O desmame total foi guiado por mim, claro, com todas as técnicas e todo amor do mundo. Mas foi feito de forma muuuuiito gradual. Começamos em maio e terminamos apenas agora no último Natal (de 2019). Ele já tinha 3 anos e 7 meses e ele mesmo sabia que o peito não tinha mais tanto leite e mamava muito rápido só para dormir. Conversamos muito muito muito mesmo nessa reta final. Ele sabia que o peito ia acabar, mas que o chamego com a mamãe ele teria pra sempre. O resultado? Só me pediu peito 1 única vez desde que fizemos o desmame, mas eu expliquei e mudei o assunto para distraí-lo e ele não pediu mais. Ele mesmo fala pra todo mundo que não mama mais porque já é grande.


Daí eu resolvi vir aqui contar um resumo desses nossos processos e trazer esse questionamento a vocês: Porque todos esses processos de “perda” que costumam ser tão desafiadores, foi tão tranquilo por aqui? Quando eu falei a palavra “fácil” foi no sentido de serenidade, pq claro que, principalmente o desmame total, não foi fácil pra mim. Mesmo eu que sempre fui muito decidida, sabia oq eu queria mas me pegava ás vezes pensando se eu não parasse. E eu posso afirmar com toda certeza: essa tranquilidade, essa serenidade não tem nada a ver com a personalidade da criança. Isso tudo foi porque eu esperei O TEMPO DO MEU FILHO, e além de esperar ele estar totalmente pronto, eu fiz com muita gentileza e amor, muita conversa (pq as crianças [e bebês também] entendem TUDO).

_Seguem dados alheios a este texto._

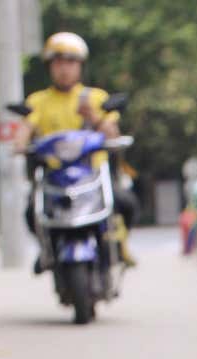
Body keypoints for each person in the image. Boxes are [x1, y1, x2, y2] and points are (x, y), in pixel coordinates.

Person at [16, 32, 138, 267]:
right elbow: (25, 128)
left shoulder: (95, 98)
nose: (64, 69)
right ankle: (46, 249)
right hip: (55, 177)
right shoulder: (38, 101)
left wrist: (94, 117)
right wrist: (19, 143)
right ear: (50, 66)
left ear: (80, 66)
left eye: (70, 63)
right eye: (59, 62)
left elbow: (113, 135)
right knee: (32, 212)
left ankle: (121, 246)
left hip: (92, 174)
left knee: (127, 203)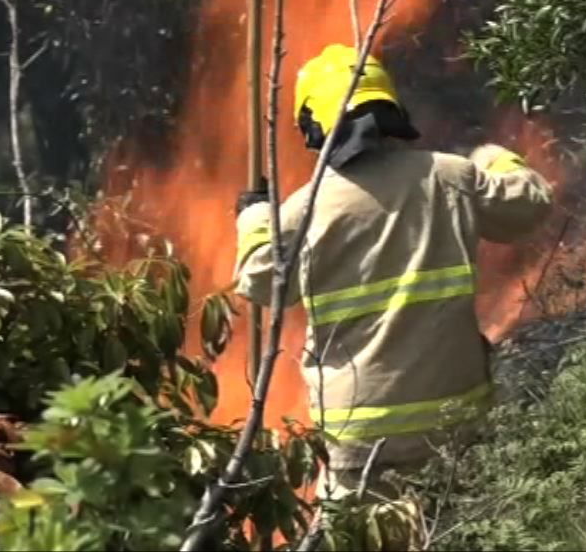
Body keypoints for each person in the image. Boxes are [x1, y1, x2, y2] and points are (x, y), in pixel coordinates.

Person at [233, 44, 554, 505]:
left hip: (357, 437)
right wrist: (492, 157)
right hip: (455, 420)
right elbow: (529, 206)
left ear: (312, 125)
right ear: (390, 109)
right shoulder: (450, 177)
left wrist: (255, 217)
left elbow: (259, 281)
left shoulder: (304, 210)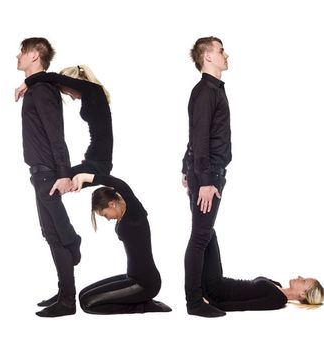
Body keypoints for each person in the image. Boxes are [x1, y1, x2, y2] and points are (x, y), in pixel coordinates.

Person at [17, 37, 80, 317]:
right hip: (39, 173)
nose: (17, 56)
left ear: (34, 55)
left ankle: (74, 242)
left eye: (22, 52)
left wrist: (64, 174)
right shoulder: (38, 87)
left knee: (60, 234)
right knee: (50, 234)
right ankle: (65, 296)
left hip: (48, 174)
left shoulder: (42, 90)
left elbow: (56, 135)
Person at [180, 36, 233, 317]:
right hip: (208, 174)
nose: (226, 55)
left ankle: (209, 292)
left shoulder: (212, 90)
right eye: (221, 50)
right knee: (200, 236)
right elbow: (199, 138)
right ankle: (194, 302)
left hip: (204, 172)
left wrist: (185, 168)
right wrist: (207, 180)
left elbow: (195, 135)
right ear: (208, 57)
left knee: (204, 233)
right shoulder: (205, 91)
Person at [72, 173, 171, 314]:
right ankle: (141, 301)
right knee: (82, 296)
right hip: (131, 277)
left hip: (145, 283)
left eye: (105, 215)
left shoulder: (134, 212)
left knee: (88, 304)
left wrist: (85, 177)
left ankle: (143, 305)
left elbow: (120, 184)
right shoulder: (121, 215)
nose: (106, 219)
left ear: (111, 204)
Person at [15, 64, 115, 180]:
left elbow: (51, 76)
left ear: (74, 82)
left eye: (68, 92)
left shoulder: (94, 90)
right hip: (94, 161)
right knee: (49, 179)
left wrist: (27, 82)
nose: (72, 97)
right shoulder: (92, 94)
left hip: (99, 165)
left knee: (52, 180)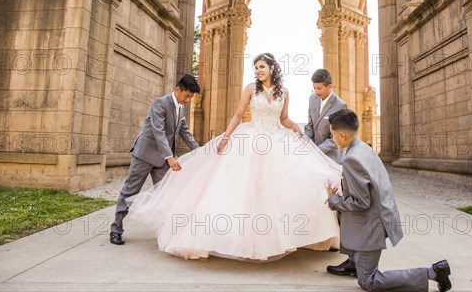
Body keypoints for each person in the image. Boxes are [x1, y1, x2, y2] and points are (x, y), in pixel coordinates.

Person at [126, 53, 342, 261]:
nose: (258, 71)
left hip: (276, 139)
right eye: (256, 67)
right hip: (250, 137)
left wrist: (296, 130)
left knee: (277, 188)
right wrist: (226, 137)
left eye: (262, 67)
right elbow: (238, 114)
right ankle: (241, 240)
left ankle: (281, 236)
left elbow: (284, 118)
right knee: (242, 187)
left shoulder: (284, 91)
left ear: (272, 68)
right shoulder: (250, 89)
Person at [326, 109, 452, 292]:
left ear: (342, 135)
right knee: (364, 270)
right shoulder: (364, 149)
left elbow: (361, 202)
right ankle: (355, 263)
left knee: (368, 281)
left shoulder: (351, 159)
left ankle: (433, 272)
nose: (332, 138)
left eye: (332, 134)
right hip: (380, 217)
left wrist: (334, 200)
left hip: (369, 227)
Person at [109, 74, 201, 245]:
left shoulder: (181, 109)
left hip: (162, 160)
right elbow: (158, 131)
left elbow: (185, 132)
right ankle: (116, 229)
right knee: (130, 190)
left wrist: (200, 152)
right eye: (187, 95)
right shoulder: (160, 103)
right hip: (145, 154)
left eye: (190, 97)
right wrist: (169, 156)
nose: (188, 100)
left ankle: (165, 231)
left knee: (167, 193)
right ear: (178, 90)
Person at [304, 69, 347, 163]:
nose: (316, 91)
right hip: (313, 156)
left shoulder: (340, 105)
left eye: (319, 88)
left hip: (331, 158)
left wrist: (316, 151)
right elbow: (309, 126)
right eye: (314, 88)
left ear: (329, 86)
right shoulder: (312, 98)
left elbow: (336, 138)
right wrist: (304, 142)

Quando eu criei o @materniza, criei pensando em ser um espaço multidisciplinar em que eu trouxesse informação para muita gente sobre todos os assuntos da maternidade/paternidade que visam o RESPEITO com a primeira infância. Meu propósito é ajudar famílias a criarem seus filhos de forma que eles se tornem adultos sem traumas, sem problemas emocionais graves (nossa geração tem surto de depressão e transtorno de ansiedade porque?), pra que eles se tornem adultos também mais conscientes e corretos e que possam melhorar o mundo e trazer novos seres que também melhorem o mundo. Os países que já se atentaram que o segredo de um mundo melhor está nas nossas crianças, tem cada dia mais fechado presídios. Porque nosso cérebro é formado quase que por completo até os 3 anos de idade, e depois mais uma grande parte até os 7 anos. Então se a gente presta atenção no cuidado mais humanizado com nossos filhos, desde a concepção e gestação, até o parto, amamentação, criação e educação, estamos criando seres melhores e mais cheios de segurança e amor para dar. Isso não é achismo. É ciência.


Sei que não existe manual de como ser mãe porque existem situações adversas que nos fazem ter que tomar outros rumos, mas ainda sim, se estamos bem informadas e preparadas, saberemos lidar das melhores formas mesmo em situações adversas.

Nossa bolha que fala tanto de humanizar o parto e nascimento precisa falar mais sobre isso, mas precisa falar que não é só humanizar o parto, mas humanizar a maternidade, nos conectarmos a nossa natureza humana e mamífera que somos. Criações de Deus. Fazermos oq for possível dentro de nossa realidade. E o nome “materniza” veio daí: humanizar a maternidade. Essa palavra “humanização” sofre preconceitos, mas nada mais é do que o RESPEITO. Respeito às nossas crianças e respeito a nossa natureza.

É isso. Desejo que todas as mães consigam passar por todos os desafios da maternidade com a leveza que eu passei. Claro que tive outros momentos de desafios além de desfralde e desmame e alguns não foram tão leves assim, porque é isso: situações adversas existem. Mas entendam: se informar ao máximo sobre qualquer que seja o assunto, fará com que você consiga lidar com mais leveza com o maior dos desafios.


Um beijo no coração de todos

Texto: Luiza Avellar, doula, educadora perinatal, consultora em amamentação e principalmente, uma mãe estudiosa.